A tug bore down and hailed them.

“Yes, sir—from Georges—and could come it again.”

“From Georges—in the weather we’ve had? Angel Gabriel! I’ll take you up for nothing.”

“No, no, you won’t. We’ll give you what’s due you—ten dollars.”

“All right—ten dollars.”

And so the Celestine came back to T Dock. And an appreciative aggregation of connoisseurs in seamanship were there to greet her. But the crew of the Celestine: It did not take them long to hustle ashore after she was tied up—and they all had their bags with them. No more of her for them, thank you.

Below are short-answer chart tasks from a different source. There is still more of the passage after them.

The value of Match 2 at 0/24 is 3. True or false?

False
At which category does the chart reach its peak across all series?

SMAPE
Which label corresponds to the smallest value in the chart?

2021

And Coleman? After a look over to Eastern Packet Pier to see that his own Maggie was still there, Coleman hurried up the dock and headed for the bar of the saloon that is nearest the south side of T Dock, there to consummate the second of the rites without which he could conceive no trip to be lucky.

The bartender set down the glass of water and the glass empty and the bottle with the horse and rider on the outside. Coleman raised the bottle. But looking about him before he drank and observing the wistful crowd, he set his filled glass down again and drew his old wallet from his pocket, and from there dug out a bill. It was a five-dollar bill—they all saw it, with the V in plain sight. That, Coleman laid down on the bar, and motioning back over his shoulder, said heartily, “Let ye all come up—and have a drink on the Maggie Joyce—the Maggie for me from this out.”

“And how about that new one, Captain?” said one when the rush was over and a dozen throats had been properly sluiced.

“That one, is it? That one! The wicked— I won’t say it, but if ever I set foot on her deck again may— That one—why, ’tis bad as pickin’ up a painted drab on the street and your own decent wife to home. Let ye drink again—d’y’ hear me?” And not a man of them but heard.